Она уже ничего не соображала, бесполезно было убедить ее в чем-либо. Откинув ногой спортивную сумку, я пулей вылетел из веранды и ужаснулся тому, как хорошо был слышен вопль женщины в саду и даже у калитки. Я молил бога, чтобы никто не заметил, как я выхожу из этой проклятой дачи, но, видимо, все беды земли притянулись сегодня ко мне. Едва закрыл за собой калитку, как увидел любопытную физиономию загорелого, как картофелина, старичка, который подглядывал за мной из-за туалета на соседнем участке. Я прошел несколько шагов по дороге и тут же почувствовал на себе пронзительный взгляд полной женщины в спортивном трико, выглядывающей из-за кустов малины.
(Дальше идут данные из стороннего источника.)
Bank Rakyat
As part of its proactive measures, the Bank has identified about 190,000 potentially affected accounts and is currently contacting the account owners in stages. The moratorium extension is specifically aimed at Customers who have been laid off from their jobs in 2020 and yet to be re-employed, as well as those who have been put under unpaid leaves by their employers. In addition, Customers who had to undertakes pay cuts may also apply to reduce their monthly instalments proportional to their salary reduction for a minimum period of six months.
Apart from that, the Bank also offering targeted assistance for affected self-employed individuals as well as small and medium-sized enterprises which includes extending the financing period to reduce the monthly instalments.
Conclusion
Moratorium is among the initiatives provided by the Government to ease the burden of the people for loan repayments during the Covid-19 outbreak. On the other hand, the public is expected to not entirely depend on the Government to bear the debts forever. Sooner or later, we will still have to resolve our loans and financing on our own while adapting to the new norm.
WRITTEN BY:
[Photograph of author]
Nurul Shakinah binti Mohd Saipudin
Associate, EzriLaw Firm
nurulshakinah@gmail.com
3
Мне хотелось и рычать, и плакать от досады. Правильно, привлекай к себе внимание, собирай свидетелей! Таиться уже не было смысла. Я засветился, как фотопленка, выдернутая из кассеты под лучами солнца. Плюнув на все, я побежал к лесополосе. Я ничего не должен был слышать, кроме свиста ветра, частых ударов сердца и шумного дыхания, но у меня в ушах по-прежнему стоял истошный вопль сестры убитого артиста. Но почему я сетую на случайность, на злой рок, а не виню себя? Ведь предполагал, что может приехать сестра. Не исключал, что мы с ней столкнемся на даче лоб в лоб… Да, это все верно. Но разве я мог предположить, что Алексея убьют? Мог?
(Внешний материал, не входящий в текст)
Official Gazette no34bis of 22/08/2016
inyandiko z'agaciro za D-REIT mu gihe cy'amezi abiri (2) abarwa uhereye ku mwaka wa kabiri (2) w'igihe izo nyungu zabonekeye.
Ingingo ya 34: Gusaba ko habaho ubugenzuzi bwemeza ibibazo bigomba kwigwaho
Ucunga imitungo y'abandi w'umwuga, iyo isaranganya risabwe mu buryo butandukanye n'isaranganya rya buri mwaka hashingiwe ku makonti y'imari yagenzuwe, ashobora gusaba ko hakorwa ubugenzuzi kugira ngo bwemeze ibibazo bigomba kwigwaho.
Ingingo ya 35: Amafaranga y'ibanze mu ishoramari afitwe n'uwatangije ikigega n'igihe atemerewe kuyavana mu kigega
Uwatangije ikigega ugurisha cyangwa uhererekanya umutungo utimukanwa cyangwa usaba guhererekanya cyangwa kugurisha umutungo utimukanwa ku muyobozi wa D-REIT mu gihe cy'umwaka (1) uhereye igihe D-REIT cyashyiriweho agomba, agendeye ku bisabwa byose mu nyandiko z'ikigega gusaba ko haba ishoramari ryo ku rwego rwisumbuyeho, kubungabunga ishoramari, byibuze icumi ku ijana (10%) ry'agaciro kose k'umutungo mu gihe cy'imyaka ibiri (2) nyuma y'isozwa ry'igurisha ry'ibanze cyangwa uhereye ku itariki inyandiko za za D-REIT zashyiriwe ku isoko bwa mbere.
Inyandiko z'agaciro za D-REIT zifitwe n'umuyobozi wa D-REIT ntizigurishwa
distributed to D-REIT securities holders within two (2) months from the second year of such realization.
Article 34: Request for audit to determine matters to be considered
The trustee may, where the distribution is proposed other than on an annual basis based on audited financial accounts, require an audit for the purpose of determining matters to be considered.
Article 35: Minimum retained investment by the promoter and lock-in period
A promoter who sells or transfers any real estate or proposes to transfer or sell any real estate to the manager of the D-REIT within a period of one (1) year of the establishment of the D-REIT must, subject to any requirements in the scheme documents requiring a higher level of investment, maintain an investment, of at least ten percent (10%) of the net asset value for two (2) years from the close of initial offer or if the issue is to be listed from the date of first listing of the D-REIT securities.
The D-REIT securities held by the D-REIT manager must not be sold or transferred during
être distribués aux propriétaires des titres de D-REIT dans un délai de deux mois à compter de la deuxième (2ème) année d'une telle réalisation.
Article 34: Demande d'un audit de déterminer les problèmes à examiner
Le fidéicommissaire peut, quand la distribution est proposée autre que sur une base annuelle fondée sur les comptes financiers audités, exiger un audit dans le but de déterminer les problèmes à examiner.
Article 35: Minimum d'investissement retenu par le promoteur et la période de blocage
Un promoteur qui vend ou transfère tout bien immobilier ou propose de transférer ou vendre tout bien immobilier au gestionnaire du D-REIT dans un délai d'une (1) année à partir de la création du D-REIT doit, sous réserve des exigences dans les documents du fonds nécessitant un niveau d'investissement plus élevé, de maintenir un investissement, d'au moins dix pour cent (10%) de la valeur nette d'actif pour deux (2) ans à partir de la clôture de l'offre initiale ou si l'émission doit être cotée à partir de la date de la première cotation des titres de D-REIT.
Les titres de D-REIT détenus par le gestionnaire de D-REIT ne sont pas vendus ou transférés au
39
Я забежал в заросли акации и как подкошенный упал на землю. Я лежал на горячей земле и хрипло дышал, словно загнанная лошадь. Что случилось? Убийца обнаглел вконец и потерял рассудок от неуемной жажды крови? Или же это логическое и планомерное уничтожение всех тех, кто каким-либо краем, своей тенью, своим вздохом прикоснулся к его тайне? Мне известно, что убийца следил за квартирой Алексея, следил из того же оконного проема, на котором совсем недавно восседал и я. Ему, как и мне, не составило большого труда разыскать дачу, где прятался Алексей. И уж конечно, ему нетрудно было убить этого неповоротливого, длинного, как сухая жердь, недотепу, порхающего в своем фантасмагорическом, наполненном радужными флюидами мире.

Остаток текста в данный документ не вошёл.